Recorded information section start
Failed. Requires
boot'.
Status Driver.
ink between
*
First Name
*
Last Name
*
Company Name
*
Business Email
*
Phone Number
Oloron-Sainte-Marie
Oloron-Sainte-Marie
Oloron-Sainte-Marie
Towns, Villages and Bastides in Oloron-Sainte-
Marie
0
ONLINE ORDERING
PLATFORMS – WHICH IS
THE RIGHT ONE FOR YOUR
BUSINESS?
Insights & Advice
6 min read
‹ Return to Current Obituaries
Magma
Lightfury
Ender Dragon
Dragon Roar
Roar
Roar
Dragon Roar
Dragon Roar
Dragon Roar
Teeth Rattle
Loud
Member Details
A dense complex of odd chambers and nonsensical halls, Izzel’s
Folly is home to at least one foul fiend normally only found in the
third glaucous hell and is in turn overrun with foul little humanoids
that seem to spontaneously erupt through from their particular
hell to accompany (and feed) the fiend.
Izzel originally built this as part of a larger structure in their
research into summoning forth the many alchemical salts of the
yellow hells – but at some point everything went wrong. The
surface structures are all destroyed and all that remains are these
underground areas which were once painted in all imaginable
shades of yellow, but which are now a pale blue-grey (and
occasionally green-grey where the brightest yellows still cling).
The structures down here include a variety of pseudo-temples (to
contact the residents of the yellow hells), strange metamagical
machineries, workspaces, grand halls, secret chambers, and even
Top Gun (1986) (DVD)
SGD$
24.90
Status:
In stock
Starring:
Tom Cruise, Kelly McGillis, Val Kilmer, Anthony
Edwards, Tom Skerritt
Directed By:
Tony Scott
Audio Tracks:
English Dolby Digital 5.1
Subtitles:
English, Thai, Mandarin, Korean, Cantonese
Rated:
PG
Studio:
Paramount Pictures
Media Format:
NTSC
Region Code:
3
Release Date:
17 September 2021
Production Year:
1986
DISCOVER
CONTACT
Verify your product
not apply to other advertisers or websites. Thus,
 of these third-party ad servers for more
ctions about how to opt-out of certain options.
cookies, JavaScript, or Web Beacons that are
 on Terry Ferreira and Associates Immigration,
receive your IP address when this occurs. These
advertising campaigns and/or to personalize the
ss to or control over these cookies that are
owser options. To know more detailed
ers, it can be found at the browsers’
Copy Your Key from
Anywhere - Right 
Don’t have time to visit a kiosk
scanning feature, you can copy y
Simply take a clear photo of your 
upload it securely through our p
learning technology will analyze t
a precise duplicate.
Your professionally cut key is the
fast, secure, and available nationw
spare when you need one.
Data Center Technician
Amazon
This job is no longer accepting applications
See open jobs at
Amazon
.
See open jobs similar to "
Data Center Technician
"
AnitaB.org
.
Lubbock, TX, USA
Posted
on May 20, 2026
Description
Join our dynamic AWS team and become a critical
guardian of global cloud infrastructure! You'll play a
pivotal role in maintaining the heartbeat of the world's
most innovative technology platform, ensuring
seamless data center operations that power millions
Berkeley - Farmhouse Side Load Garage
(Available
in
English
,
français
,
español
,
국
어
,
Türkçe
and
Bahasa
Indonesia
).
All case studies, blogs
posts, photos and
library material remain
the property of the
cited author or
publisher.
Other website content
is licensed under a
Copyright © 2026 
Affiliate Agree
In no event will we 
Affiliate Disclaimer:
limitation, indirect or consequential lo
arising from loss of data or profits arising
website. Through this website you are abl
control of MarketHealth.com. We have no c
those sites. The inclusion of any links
Recorded information section end
**Work order:**
How many lines of the records contain the string "options", with case counted? Give only the number.

**Solution for this task:**
2